Retype nothing except the lines below from the one with "você deseja, desde 2010. ??" through the one with "bij de polsknokkel.", exactly, with images left out.

[Provided data Boundary: Start]

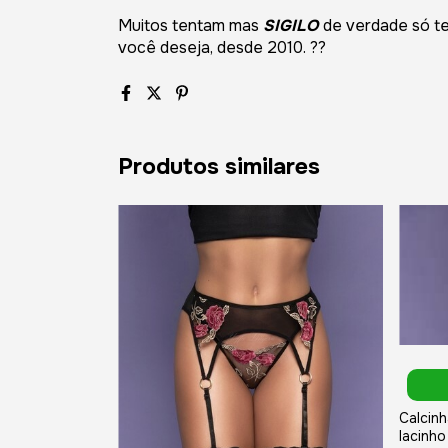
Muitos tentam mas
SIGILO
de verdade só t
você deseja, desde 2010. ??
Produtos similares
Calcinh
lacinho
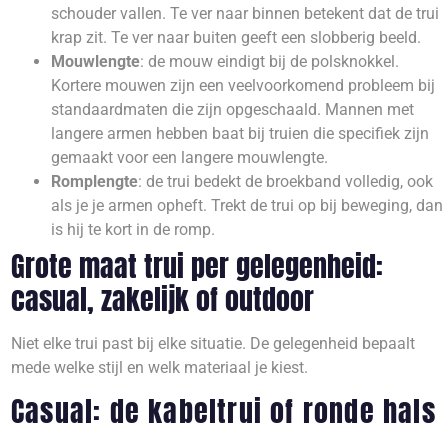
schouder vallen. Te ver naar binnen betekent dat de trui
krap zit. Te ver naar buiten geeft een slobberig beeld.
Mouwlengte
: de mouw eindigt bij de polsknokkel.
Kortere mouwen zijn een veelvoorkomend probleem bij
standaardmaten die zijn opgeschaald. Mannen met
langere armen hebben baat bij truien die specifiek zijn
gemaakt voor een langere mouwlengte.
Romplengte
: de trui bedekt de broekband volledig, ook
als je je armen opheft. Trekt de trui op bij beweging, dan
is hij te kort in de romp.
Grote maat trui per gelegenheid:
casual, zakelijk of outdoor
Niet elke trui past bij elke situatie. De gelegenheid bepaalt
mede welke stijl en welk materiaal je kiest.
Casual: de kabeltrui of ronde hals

[Provided data Boundary: End]

> **Solution to the exercise**:
você deseja, desde 2010. ??
Produtos similares
Calcinh
lacinho
schouder vallen. Te ver naar binnen betekent dat de trui
krap zit. Te ver naar buiten geeft een slobberig beeld.
Mouwlengte
: de mouw eindigt bij de polsknokkel.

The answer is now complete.